● **Brief**
Count every line that includes the string "setup" in the entries that follow. Nothing besides the number is needed.

(Data extracted from a collection)
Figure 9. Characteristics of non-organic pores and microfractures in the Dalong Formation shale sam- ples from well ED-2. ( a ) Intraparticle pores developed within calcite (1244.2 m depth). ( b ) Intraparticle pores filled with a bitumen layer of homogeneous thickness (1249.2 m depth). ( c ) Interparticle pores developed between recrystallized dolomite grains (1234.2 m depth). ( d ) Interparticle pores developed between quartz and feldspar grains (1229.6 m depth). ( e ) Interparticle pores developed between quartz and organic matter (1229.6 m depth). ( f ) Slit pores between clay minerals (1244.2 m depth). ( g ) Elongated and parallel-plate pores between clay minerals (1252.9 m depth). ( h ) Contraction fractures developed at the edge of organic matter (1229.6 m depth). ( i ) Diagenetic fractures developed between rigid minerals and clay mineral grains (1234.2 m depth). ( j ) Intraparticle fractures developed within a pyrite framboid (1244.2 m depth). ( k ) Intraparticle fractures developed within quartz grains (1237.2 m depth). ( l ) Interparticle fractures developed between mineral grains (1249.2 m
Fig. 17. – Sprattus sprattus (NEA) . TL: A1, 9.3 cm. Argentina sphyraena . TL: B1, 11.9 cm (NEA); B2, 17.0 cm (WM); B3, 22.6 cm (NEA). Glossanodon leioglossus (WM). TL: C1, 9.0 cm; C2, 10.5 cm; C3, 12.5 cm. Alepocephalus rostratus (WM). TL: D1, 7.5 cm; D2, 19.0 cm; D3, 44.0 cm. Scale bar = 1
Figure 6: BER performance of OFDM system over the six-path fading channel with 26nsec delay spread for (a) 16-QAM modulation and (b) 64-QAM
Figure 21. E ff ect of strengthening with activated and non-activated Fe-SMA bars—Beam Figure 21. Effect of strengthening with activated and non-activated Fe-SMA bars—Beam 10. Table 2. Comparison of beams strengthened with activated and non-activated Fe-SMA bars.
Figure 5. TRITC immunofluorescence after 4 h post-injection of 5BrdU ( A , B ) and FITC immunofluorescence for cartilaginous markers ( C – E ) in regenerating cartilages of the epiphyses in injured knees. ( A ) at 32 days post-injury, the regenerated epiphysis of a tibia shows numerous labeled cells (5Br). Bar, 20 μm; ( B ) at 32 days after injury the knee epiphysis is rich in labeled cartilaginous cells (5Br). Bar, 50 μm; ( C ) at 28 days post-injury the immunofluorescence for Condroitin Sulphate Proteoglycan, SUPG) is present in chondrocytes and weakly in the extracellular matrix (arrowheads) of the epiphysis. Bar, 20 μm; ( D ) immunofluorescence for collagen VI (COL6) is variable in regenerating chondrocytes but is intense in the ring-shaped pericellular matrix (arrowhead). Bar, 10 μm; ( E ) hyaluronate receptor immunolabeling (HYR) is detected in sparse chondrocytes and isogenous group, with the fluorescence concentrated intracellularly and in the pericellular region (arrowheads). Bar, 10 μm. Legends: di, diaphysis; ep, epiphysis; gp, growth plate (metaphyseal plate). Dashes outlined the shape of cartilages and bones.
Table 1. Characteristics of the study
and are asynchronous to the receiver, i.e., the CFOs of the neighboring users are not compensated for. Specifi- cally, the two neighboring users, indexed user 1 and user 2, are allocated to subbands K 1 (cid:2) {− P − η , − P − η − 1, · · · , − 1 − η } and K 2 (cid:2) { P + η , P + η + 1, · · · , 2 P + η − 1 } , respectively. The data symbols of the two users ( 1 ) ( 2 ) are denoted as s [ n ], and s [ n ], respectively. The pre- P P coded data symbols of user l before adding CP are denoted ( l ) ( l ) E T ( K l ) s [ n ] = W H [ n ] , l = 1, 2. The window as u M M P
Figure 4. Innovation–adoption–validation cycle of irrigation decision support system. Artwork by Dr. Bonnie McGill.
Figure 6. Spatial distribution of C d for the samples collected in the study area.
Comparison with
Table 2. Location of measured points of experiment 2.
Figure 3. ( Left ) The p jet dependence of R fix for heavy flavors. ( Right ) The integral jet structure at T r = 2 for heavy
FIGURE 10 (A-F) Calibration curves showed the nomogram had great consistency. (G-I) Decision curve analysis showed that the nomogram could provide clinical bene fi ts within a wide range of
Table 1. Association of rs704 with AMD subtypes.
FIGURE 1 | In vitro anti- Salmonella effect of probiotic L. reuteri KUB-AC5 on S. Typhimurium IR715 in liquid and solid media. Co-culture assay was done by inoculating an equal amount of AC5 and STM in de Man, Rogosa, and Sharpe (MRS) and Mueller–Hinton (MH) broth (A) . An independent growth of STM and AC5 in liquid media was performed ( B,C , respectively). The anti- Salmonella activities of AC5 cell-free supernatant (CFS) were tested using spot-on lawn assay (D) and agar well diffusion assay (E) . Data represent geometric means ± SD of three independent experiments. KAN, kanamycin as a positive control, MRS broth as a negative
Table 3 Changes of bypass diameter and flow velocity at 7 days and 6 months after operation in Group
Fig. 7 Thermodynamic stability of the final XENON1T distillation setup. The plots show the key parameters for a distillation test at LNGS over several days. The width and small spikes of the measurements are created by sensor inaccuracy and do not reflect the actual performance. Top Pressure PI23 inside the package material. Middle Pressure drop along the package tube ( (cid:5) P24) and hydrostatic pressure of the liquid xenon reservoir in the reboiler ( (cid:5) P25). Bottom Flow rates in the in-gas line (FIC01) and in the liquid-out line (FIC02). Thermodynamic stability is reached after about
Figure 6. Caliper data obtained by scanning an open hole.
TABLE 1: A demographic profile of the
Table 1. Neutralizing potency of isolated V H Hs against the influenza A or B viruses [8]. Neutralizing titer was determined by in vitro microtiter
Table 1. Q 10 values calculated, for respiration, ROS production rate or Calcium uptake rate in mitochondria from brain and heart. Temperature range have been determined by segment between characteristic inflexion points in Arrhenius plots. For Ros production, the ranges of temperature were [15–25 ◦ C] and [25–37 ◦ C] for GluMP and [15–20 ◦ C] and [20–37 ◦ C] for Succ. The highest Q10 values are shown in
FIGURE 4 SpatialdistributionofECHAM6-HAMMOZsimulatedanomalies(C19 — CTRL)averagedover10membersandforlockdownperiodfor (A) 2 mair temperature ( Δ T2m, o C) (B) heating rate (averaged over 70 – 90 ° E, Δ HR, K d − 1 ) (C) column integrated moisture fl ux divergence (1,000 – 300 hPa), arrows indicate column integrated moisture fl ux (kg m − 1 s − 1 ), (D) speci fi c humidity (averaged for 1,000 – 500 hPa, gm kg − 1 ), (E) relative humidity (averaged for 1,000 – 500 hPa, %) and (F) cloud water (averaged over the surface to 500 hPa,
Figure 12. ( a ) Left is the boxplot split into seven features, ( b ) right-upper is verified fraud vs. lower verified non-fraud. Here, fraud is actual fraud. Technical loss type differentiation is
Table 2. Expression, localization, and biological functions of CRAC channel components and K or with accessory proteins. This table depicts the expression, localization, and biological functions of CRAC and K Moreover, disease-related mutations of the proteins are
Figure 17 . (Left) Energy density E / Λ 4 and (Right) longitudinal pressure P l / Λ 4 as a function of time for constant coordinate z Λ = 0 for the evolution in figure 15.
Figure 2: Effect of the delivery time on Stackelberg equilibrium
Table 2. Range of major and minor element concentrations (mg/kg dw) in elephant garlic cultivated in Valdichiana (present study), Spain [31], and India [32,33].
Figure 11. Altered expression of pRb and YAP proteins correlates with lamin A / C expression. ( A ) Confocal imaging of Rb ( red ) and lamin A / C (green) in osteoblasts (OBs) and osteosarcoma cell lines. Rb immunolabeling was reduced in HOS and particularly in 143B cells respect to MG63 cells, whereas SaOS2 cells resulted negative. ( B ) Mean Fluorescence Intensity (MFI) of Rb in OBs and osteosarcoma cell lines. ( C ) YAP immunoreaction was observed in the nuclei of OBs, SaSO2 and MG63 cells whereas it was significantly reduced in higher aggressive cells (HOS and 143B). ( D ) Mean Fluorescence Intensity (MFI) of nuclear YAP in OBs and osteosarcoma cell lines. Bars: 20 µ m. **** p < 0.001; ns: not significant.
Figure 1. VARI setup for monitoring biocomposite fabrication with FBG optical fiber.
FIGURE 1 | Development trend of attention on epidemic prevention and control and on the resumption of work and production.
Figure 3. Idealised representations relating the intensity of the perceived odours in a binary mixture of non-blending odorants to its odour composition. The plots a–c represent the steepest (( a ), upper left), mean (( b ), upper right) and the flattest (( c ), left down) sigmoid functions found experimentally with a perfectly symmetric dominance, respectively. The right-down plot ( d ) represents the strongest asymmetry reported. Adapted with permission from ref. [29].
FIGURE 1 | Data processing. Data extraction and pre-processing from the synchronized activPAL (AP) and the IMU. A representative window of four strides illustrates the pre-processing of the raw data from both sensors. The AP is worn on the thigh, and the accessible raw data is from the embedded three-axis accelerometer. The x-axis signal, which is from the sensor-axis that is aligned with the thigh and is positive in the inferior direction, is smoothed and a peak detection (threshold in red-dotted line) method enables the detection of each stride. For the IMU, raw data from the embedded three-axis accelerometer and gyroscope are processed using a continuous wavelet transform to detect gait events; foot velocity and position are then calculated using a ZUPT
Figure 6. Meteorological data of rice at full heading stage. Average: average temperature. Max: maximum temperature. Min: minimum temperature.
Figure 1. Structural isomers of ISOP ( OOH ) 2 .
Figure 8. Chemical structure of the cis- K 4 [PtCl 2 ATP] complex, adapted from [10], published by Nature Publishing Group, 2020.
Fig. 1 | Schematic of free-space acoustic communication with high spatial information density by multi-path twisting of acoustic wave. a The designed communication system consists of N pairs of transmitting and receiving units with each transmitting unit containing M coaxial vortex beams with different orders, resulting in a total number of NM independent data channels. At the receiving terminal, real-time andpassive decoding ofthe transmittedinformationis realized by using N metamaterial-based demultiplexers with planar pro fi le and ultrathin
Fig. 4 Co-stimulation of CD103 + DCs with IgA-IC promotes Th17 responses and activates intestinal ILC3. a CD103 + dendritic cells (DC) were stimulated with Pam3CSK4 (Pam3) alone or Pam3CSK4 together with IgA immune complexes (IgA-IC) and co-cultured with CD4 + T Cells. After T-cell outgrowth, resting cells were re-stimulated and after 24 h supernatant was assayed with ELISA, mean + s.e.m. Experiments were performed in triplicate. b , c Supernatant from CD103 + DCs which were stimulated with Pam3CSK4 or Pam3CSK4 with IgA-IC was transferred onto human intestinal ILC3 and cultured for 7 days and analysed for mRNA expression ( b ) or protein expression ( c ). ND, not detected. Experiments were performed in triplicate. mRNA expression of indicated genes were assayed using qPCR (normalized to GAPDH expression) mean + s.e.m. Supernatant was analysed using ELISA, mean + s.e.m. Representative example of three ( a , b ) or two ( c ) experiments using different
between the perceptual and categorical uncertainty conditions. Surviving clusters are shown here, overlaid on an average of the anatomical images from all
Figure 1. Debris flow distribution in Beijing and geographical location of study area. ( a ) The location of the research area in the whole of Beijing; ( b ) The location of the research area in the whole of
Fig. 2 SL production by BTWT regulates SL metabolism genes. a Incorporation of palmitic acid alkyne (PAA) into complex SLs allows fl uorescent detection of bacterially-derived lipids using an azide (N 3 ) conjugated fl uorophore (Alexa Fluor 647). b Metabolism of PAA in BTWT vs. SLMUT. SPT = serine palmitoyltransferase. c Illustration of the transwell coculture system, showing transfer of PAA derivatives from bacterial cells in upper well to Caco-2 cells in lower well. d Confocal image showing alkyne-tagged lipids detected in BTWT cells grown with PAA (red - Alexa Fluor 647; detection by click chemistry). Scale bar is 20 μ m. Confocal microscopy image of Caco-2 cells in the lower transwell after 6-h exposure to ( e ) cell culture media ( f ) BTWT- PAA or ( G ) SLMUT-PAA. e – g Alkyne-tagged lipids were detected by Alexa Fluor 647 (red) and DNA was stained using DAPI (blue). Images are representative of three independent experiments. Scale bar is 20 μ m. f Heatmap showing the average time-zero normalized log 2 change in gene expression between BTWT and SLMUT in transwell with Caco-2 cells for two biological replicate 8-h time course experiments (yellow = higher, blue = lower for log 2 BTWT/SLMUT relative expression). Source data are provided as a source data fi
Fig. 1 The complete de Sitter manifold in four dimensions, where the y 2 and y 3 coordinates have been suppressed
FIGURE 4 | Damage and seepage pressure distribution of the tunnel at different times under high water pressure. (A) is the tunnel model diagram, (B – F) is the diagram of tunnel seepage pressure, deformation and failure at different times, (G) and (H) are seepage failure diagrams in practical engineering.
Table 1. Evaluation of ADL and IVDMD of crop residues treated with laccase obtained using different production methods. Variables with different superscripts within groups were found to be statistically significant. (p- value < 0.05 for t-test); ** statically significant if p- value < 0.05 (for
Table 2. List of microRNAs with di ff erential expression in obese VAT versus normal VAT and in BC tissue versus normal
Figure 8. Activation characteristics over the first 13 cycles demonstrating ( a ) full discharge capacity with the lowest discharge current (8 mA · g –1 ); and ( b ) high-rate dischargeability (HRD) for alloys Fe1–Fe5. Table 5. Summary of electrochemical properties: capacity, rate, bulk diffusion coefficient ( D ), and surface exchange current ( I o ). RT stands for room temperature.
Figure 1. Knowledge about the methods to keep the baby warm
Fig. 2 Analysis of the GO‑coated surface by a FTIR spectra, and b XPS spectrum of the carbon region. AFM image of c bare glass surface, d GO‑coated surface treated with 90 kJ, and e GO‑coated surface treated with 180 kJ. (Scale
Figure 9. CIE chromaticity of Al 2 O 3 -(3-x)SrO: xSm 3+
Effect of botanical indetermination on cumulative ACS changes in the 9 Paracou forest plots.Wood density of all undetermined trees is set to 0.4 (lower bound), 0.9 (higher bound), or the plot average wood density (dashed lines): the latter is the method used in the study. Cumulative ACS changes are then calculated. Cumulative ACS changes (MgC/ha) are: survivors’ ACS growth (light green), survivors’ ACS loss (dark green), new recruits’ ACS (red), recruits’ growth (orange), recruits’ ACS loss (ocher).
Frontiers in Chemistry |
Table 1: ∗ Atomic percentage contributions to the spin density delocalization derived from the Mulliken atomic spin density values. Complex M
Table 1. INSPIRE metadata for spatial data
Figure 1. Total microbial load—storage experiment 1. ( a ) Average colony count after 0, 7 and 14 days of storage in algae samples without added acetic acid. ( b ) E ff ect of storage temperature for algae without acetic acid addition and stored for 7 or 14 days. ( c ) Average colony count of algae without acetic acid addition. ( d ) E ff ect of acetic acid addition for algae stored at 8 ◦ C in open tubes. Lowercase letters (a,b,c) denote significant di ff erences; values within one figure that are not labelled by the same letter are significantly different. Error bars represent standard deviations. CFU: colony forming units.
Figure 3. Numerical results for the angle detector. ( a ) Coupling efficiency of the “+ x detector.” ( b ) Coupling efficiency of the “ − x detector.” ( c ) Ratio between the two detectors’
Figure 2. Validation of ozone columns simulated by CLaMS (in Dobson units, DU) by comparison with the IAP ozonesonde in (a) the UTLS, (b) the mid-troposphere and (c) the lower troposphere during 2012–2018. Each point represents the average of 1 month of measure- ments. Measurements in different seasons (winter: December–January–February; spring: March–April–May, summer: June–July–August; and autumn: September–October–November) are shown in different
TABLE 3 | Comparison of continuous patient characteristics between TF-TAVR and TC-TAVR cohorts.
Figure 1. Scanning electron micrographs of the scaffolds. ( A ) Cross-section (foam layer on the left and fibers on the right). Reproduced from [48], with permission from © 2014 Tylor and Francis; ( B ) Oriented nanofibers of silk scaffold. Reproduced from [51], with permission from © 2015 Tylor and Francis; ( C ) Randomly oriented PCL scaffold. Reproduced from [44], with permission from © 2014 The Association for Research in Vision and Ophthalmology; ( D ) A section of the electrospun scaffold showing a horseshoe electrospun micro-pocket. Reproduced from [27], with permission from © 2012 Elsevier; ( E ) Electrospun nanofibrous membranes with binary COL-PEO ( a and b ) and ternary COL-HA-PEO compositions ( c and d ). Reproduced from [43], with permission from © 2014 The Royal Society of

● **Written answer**
2